True North Far South
Danielle Creenaune’s work occupies a liminal zone between abstraction and representation, where the experience of a place, rather than a literal rendition of landscape feeds her creative practice. Wind-swept and gestural, the artist distills the essence of her subject through reductive marks made confidently on lithographic plates, which through the alchemy of printmaking are released onto paper.
Born in Australia and raised in the Illawarra region of the NSW coast, Creenaune has spent the better part of two decades living abroad, and is now based in Barcelona – heart of the Catalunya region. She first visited this part of the world 17 years ago, having heard about the Centre D’Art I Natura deep in the Catalan Pyrenees. Embarking on the then difficult journey to this remote art studio and residence in the small town of Farrera, she experienced an immediate and all encompassing connection to the place when she arrived. She decided to undertake an artist residency at the Centre, and has returned regularly ever since.
When the European summer heats up the continent, Creenaune travels to this lofty spot to teach a course in printmaking on an almost annual basis. She walks the highland tracks, the same paths that she discovered so many years ago, and much of the current exhibition interprets this location and the sensory impressions and emotive connotations it holds for the artist. Making fast drawings of her surrounding environment, Creenaune observes the changes that have occurred to the landscape and its people over the passage of time – just as the countryside has borne silent witness to the changes that have occurred in the artist and her personal world over the stretch of years.

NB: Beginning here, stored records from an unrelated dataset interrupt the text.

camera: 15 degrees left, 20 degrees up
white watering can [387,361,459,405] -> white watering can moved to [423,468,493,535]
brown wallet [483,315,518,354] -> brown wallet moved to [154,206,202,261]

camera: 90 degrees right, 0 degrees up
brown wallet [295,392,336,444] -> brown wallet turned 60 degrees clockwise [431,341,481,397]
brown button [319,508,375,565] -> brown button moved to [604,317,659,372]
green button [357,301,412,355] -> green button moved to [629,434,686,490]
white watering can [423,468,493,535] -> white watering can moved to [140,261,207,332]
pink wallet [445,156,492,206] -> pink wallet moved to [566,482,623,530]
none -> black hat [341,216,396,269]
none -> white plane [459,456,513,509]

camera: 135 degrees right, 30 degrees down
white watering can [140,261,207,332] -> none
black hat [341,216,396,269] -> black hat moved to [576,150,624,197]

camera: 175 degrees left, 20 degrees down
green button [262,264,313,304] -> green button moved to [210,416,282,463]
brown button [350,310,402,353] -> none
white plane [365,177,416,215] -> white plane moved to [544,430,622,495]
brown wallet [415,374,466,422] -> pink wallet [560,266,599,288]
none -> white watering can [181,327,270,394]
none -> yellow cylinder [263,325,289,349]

For Creenaune, life’s vicissitudes, relationships and experiences have been mentally charted along those meandering tracks. Woven into a rich internal tapestry of thought and memory that is revisited and expanded upon each time she goes back, and is physically immersed in the landscape. It has become a place that exists as much in the artist’s psyche as it does in physical reality.

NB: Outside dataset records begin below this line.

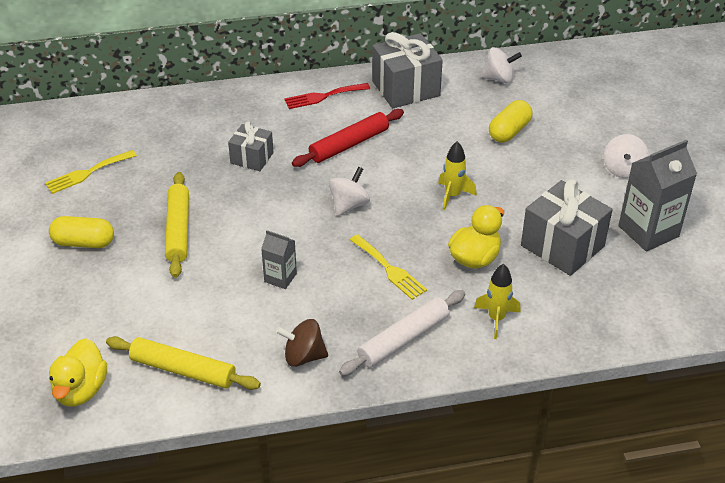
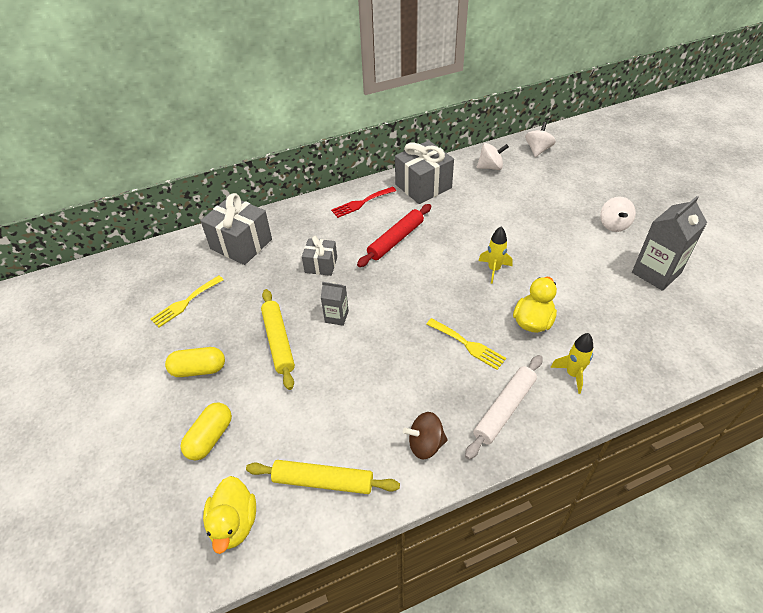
camera: 10 degrees left, 5 degrees up
grey carton [261,230,297,289] -> grey carton moved to [321,282,349,326]
white spinning top [329,167,370,216] -> white spinning top moved to [525,122,556,157]
yellow capsule [489,100,533,142] -> yellow capsule moved to [180,403,232,460]
grey gift [521,179,613,276] -> grey gift moved to [200,193,272,265]

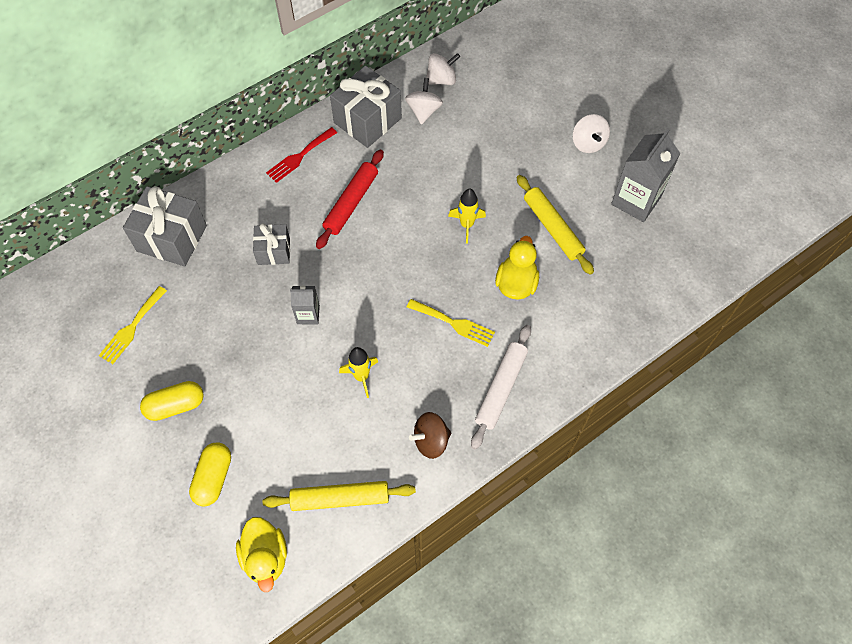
camera: 15 degrees left, 15 degrees up
yellow rolling pin [261,289,295,390] -> yellow rolling pin moved to [517,175,594,275]
white spinning top [525,122,556,157] -> white spinning top moved to [405,78,443,125]
yellow rocket [550,333,593,394] -> yellow rocket moved to [339,347,378,398]

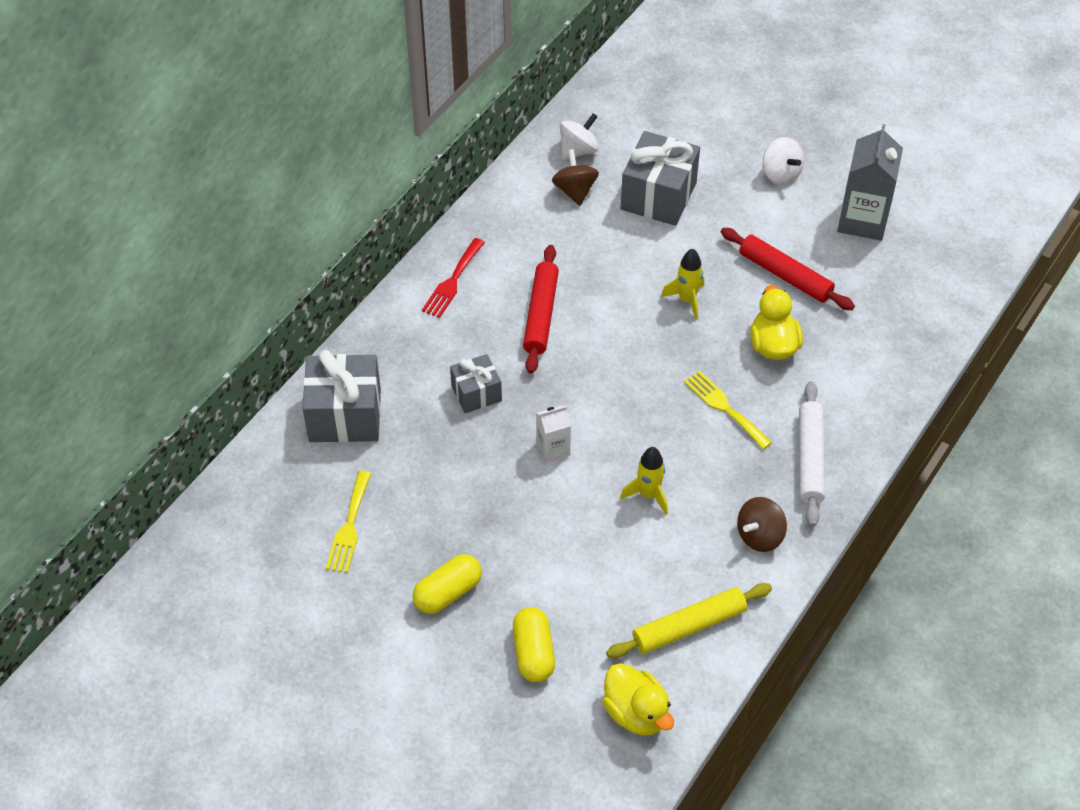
camera: 20 degrees left, 10 degrees down
grey carton [290,286,320,324] -> white carton [536,405,571,463]
grey gift [330,66,402,148] -> grey gift moved to [621,131,700,226]
white spinning top [405,78,443,125] -> brown spinning top [552,149,599,206]
yellow fork [407,299,495,347] -> yellow fork turned 135 degrees counterclockwise [684,371,772,450]
yellow rolling pin [517,175,594,275] -> red rolling pin [721,228,855,310]

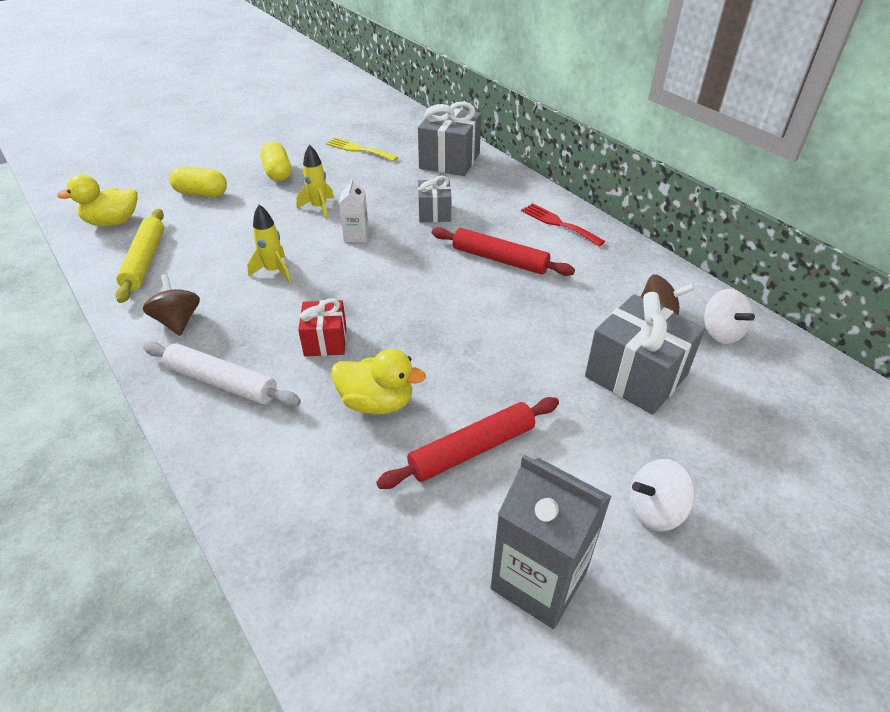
camera: 110 degrees right, 10 degrees down
yellow rocket [661,249,704,320] -> yellow rocket moved to [296,144,334,219]
yellow fork [684,371,772,450] -> red gift [298,298,347,356]

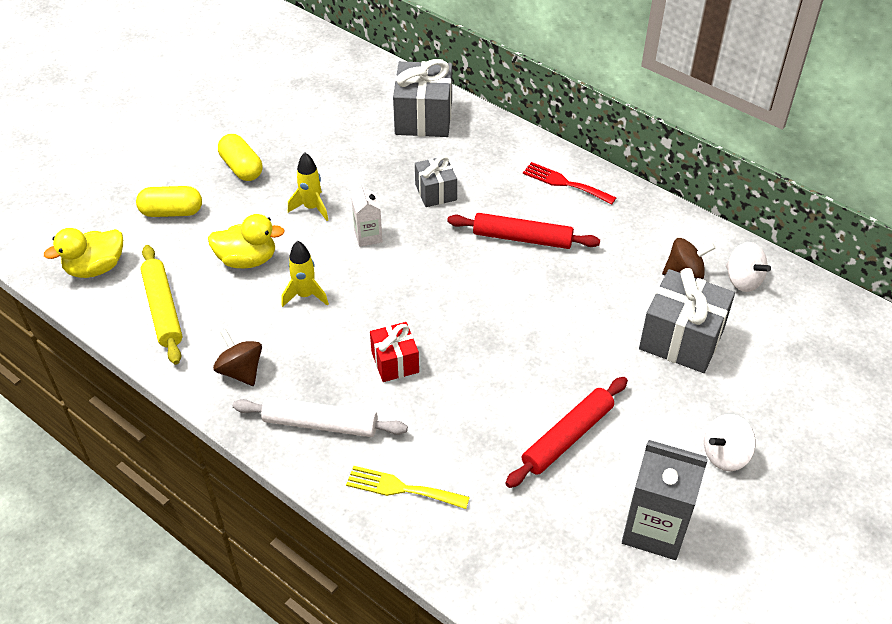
camera: 15 degrees left, 5 degrees up
yellow fork [326,137,398,161] -> yellow fork moved to [346,466,470,509]
yellow duck [331,349,426,415] -> yellow duck moved to [208,214,285,268]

Creenaune works quickly in the landscape, often sitting low in the vegetation. Returning to her studio certain sketches become the basis of ink drawings, which are then translated into works in print media. The freedom of expression that lithography engenders makes it the perfect medium for Creenaune’s bold, spontaneous style. Unlike intaglio or relief printing it is not necessary to cut or scratch the surface of the plate, thus her supremely confident line-work finds fluid expression.
This exhibition includes prints where Creenaune has combined traditional lithography with a wood-based version of the process known as Mokulito. The wooden printing surface used in Mokulito is responsible for the wood-grain seen in broad areas of colour or tone that appear in some works, creating evocative atmospheric effects that marry well with her heavier marks. The wooden plate slowly breaks down through the printing process – its changeable, unstable matrix mirroring the physical mutability of her landscape subject.
As the title of this exhibition suggests, Creenaune has not forgotten her Australian roots. Like many of Australia’s iconic contemporary and twentieth century artists, she chooses to upend conventional picturesque traditions of depicting the landscape, inventing her own visual language to convey its immensity, space and primordial essence. Some of the works in this exhibition are derived from walking trips the artist has made with family in Australia – and again the landscape becomes a vehicle to express a personal dimension. While she may have built a life in Spain, always the South sings its homeward lament.
On an aesthetic level this exhibition reveals Creenaune’s skill in tempering fearless gesture with restraint, and immediacy with control. In doing so she visions the landscape in flux, and evokes a dynamic space for both personal and universal considerations to unfold.